Posted by
Anticontrarian on Wednesday, February 07, 2007 4:29:16 PM
Hugh Hewitt is clearly an intelligent man, but he sometimes comes across as if he thinks he’s the lone pragmatist on the Right. From his book If It’s Not Close, They Can’t Cheat to his post today taking issue with NRO’s Terence Jeffrey’s dislike of Rudy Giulani’s social liberalism, Hewitt has continually expressed his exasperation with ideologue conservatives who hold Republican candidates to unrealistically pure conservative standards:
"This answer is an ominous one for the GOP. Tancredo is not a serious candidate, but Jeffrey is a serious opinion-leader on the right. Jeffrey's willingness to publicly bless a protest candidate signals that many on the right would rather fight doomed battles than get to the business of electing a nominee who can be elected president. The irony is that in our conversation Jeffrey points to the importance of the Supreme Court's likely vacancies in his critique of Rudy, but then in effect endorses the sort of fecklessness in politics that almost guarantees that Hillary gets the SCOTUS appointments from January, 2009 to October, 2012.
It is one thing to be undecided among the Big Three, and even acceptable to still indulge wishful thinking about the entry into the race of candidates for whom time has already run out.

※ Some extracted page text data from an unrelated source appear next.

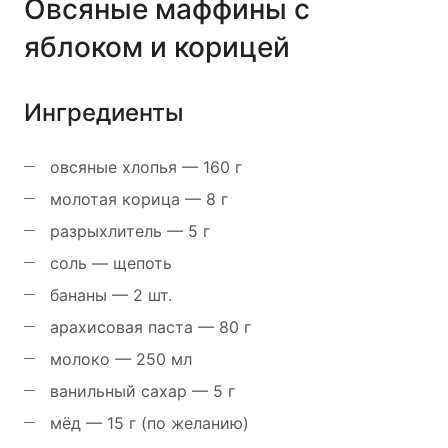
Овсяные маффины с
яблоком и корицей
Ингредиенты
овсяные хлопья — 160 г
молотая корица — 8 г
разрыхлитель — 5 г
соль — щепоть
бананы — 2 шт.
арахисовая паста — 80 г
молоко — 250 мл
ванильный сахар — 5 г
мёд — 15 г (по желанию)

But encouraging the sort of destructive crusade that Congressman Tancredo wants to lead should be labelled exactly what it is: The triumph of posture over purpose."

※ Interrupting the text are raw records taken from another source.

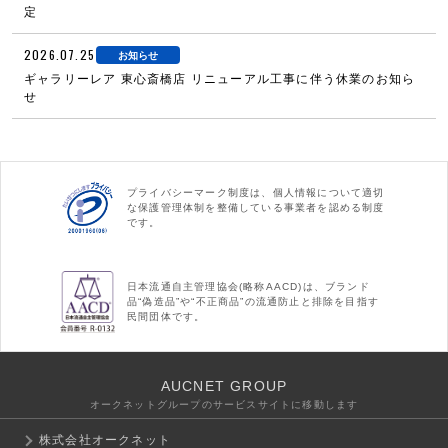
定
2026.07.25
お知らせ
ギャラリーレア 東心斎橋店 リニューアル工事に伴う休業のお知ら
せ
プライバシーマーク制度は、個人情報について適切
な保護管理体制を整備している事業者を認める制度
です。
日本流通自主管理協会(略称AACD)は、ブランド
品“偽造品”や“不正商品”の流通防止と排除を目指す
民間団体です。
AUCNET GROUP
オークネットグループのサービスサイトに移動します
株式会社オークネット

Hewitt’s main point (that Rudy is preferable to any Dem) is inarguable, but he takes it too far, allows an exception for himself, neglects the important impact that voting for a seemingly unelectable candidate can have on the party and other candidates, and greatly overstates the danger to Republicans of not uniting behind an anointed mainstream “electable” candidate. What is the real danger here? That Tancredo getting 5% - 10% in various primaries will rob Rudy or McCain of enough momentum that Hillary will beat him at the wire? I have never seen any evidence that primary opposition hurts a candidate, or that an easy road to the nomination helps one.
Fighting a “doomed battle” for Tancredo in the primaries is not at all the same as fighting for Hillary in the general election. Tancredo supporters are no more endangering the GOP’s chance of ultimately capturing the White House than Rudy supporters are endangering McCain’s chances (or vice versa); nor is such the main intent of any primary voter / supporter.
Hewitt’s explanation of how Chaffee’s circumstances were different has stuck with me – not because it’s a sign of hypocrisy or anything like that, but because it was true and well-expressed (“Jim Jeffords proved that closely divided senates are governed by the most erratic person in the majority.”) Good point. So Hewitt allows himself some commonsense latitude from blindly having to obey Hewitt’s Law of always supporting even the worst GOP candidate over even the best Dem. And I won’t quibble with him there. I only wish he’d return the favor and allow some of the rest of us a little leeway for making our own exceptions to his law.
Did Democrats who wasted time boosting Dean and even Kucinich have no effect on the 2004 race, the party, and the eventual nominee? Or did they have a negative (from a Dem POV) effect? I don’t think so. Enthusiastic support for hard-core leftist candidates helped them pull their party and John Kerry the way they wanted them to go (and thus ultimately the country, as Bush was able to sidle left toward the middle in response to Kerry shifting left due to the tugging of the Kucinichites).
The right needs to learn to stand up for what it believes in the way the left does. This is one instance where maintaining a doctrinaire purist approach actually has positive practical benefits as well. Whereas meekly uniting behind the supposedly most-electable candidates only gives a party Bob Dole or Al Gore.